ASSIGNMENT: Check the records below line by line, and report how many lines include the string "Monitor". No other words are needed.

[Extracted page text data]
........

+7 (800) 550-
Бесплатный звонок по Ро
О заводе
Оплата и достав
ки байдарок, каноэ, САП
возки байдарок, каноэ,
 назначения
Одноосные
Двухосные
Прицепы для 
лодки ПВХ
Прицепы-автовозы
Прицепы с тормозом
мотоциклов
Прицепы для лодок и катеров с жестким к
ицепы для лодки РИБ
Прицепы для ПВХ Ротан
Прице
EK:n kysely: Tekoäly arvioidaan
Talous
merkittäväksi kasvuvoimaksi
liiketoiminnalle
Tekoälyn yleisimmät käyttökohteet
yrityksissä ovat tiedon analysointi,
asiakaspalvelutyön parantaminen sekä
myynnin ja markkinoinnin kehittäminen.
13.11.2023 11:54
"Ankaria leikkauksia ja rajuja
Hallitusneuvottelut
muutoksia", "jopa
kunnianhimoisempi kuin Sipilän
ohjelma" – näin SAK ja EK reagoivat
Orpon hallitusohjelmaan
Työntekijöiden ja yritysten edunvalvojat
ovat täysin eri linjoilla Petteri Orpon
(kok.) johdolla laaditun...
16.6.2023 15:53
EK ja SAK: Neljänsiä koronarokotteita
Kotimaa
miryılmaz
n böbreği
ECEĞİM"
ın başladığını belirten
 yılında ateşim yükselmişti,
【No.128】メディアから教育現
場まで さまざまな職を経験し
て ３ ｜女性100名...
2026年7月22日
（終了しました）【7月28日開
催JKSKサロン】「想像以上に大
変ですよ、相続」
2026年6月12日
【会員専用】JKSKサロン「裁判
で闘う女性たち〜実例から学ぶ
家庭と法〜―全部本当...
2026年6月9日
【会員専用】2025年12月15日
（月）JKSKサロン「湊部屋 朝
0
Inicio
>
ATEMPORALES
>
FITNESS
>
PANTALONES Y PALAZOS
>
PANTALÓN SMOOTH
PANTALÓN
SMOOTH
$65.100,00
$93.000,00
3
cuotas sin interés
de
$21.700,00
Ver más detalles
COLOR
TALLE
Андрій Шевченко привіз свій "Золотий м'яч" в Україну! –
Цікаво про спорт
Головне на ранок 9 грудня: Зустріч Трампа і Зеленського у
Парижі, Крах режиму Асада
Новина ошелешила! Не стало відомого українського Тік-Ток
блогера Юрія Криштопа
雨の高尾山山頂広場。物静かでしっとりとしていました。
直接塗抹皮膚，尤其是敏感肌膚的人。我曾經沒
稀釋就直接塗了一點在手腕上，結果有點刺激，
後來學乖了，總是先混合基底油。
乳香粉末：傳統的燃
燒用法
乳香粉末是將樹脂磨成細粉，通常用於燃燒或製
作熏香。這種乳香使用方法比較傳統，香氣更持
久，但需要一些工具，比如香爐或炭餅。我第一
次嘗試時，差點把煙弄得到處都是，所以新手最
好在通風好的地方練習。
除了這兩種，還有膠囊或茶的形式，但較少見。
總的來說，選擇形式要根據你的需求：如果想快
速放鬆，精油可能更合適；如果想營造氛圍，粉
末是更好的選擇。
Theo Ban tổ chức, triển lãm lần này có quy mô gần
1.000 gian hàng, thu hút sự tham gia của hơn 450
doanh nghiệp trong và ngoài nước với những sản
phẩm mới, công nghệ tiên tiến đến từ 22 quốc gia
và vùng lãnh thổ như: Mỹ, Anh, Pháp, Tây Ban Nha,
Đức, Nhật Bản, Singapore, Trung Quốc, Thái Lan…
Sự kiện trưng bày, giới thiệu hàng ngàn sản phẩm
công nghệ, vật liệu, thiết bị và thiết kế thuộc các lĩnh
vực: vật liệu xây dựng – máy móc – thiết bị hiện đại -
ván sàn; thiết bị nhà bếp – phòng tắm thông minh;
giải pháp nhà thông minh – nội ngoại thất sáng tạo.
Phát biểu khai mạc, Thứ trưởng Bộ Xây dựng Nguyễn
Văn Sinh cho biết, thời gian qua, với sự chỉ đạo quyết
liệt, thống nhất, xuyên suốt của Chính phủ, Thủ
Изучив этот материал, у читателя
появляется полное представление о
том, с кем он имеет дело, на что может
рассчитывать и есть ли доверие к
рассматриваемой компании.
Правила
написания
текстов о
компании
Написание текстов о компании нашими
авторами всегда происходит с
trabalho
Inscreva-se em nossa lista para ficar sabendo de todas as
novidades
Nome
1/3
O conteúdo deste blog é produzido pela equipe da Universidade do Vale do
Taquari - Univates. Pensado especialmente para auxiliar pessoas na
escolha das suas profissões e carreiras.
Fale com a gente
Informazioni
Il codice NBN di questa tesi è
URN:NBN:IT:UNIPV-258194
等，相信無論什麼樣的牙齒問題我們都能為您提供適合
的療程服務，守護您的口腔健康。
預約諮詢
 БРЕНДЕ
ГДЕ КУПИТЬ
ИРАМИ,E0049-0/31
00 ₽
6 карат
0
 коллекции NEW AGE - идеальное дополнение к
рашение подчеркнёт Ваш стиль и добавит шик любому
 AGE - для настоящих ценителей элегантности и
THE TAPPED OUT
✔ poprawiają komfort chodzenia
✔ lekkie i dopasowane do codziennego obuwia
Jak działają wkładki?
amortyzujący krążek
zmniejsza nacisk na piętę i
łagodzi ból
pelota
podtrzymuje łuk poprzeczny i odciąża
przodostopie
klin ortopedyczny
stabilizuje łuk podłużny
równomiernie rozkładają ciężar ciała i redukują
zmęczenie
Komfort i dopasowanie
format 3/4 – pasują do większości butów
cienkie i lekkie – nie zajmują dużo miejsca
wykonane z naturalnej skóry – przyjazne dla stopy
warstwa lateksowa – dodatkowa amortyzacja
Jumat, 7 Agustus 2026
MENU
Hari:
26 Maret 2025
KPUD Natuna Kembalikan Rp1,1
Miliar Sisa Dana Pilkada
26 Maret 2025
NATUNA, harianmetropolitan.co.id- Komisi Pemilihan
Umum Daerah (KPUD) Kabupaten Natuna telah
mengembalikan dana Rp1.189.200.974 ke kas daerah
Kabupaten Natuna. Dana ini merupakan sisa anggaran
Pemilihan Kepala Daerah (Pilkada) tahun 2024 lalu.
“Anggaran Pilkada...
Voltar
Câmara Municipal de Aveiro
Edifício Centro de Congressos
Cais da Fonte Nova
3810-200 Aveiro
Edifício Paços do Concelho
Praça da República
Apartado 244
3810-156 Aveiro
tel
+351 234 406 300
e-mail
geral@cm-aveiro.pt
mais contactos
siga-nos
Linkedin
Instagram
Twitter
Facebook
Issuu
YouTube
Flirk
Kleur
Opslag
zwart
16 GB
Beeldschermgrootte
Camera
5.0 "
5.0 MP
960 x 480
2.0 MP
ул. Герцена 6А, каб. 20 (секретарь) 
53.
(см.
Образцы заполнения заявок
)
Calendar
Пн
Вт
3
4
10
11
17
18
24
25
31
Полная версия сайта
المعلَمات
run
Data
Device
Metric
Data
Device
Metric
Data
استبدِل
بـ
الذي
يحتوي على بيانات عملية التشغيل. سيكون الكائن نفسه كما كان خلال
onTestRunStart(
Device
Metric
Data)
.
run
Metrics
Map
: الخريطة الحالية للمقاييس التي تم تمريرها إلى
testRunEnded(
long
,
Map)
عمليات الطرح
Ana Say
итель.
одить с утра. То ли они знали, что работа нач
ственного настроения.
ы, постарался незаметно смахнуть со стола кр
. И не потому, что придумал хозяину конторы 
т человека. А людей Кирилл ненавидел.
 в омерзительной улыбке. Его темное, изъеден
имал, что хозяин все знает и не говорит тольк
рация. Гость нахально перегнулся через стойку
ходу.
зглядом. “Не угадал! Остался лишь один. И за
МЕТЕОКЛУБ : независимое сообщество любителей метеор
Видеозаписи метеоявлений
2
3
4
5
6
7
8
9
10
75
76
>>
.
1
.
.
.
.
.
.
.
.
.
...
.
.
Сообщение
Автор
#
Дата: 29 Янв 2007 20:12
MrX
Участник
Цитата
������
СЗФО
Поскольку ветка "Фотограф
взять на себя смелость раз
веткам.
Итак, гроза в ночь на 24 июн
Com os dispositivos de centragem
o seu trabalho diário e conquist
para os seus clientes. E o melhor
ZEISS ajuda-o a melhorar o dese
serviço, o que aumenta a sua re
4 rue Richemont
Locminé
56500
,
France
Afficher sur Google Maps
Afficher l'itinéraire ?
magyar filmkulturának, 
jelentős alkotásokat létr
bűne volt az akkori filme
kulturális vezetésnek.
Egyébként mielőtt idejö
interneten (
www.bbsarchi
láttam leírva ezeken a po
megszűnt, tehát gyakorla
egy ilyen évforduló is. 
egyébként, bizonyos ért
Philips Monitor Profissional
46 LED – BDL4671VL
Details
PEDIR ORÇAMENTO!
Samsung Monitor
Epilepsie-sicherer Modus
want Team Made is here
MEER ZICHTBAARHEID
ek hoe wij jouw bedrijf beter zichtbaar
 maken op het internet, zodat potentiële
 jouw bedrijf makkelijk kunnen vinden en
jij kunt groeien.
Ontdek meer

........

RESULT OF THIS TASK: 2